# DATA UNDER STUDY

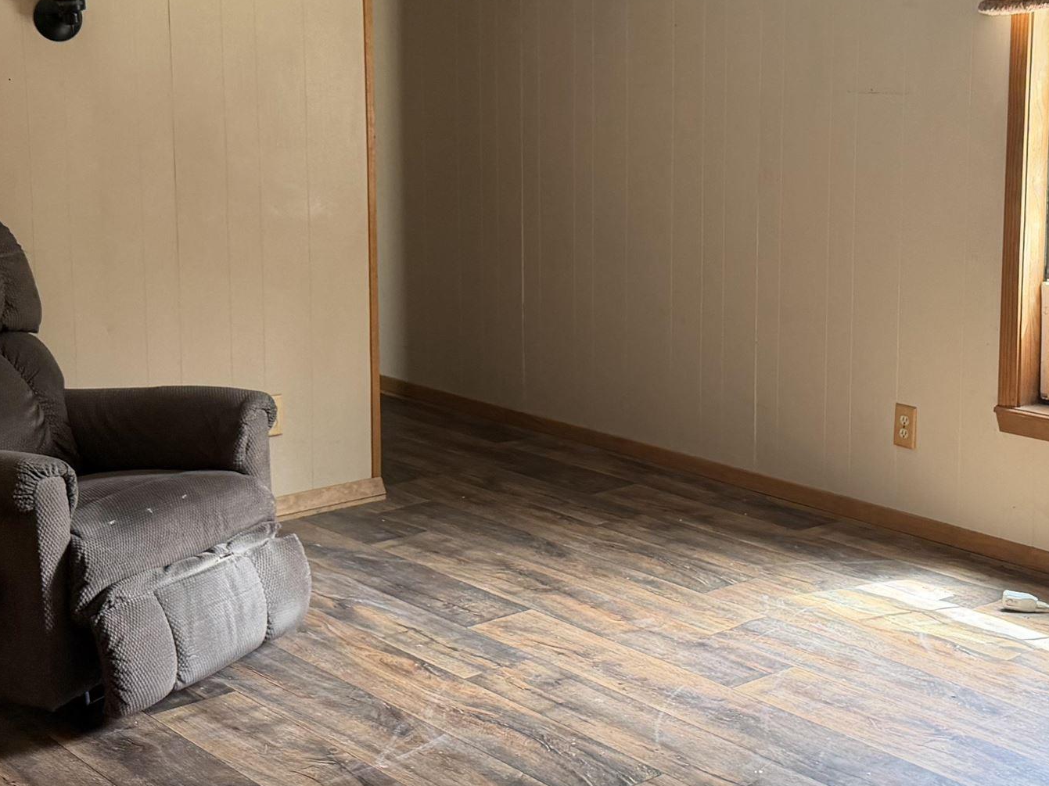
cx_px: 684
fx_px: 1666
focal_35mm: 55
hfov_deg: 34.7
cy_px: 278
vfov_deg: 26.4
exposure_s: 1/90
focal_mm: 6.76
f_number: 1.78
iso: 200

# TASK ITEM
Restate the material above word for word; pictures do not belong in the copy.

# THE ANSWER
cx_px: 684
fx_px: 1666
focal_35mm: 55
hfov_deg: 34.7
cy_px: 278
vfov_deg: 26.4
exposure_s: 1/90
focal_mm: 6.76
f_number: 1.78
iso: 200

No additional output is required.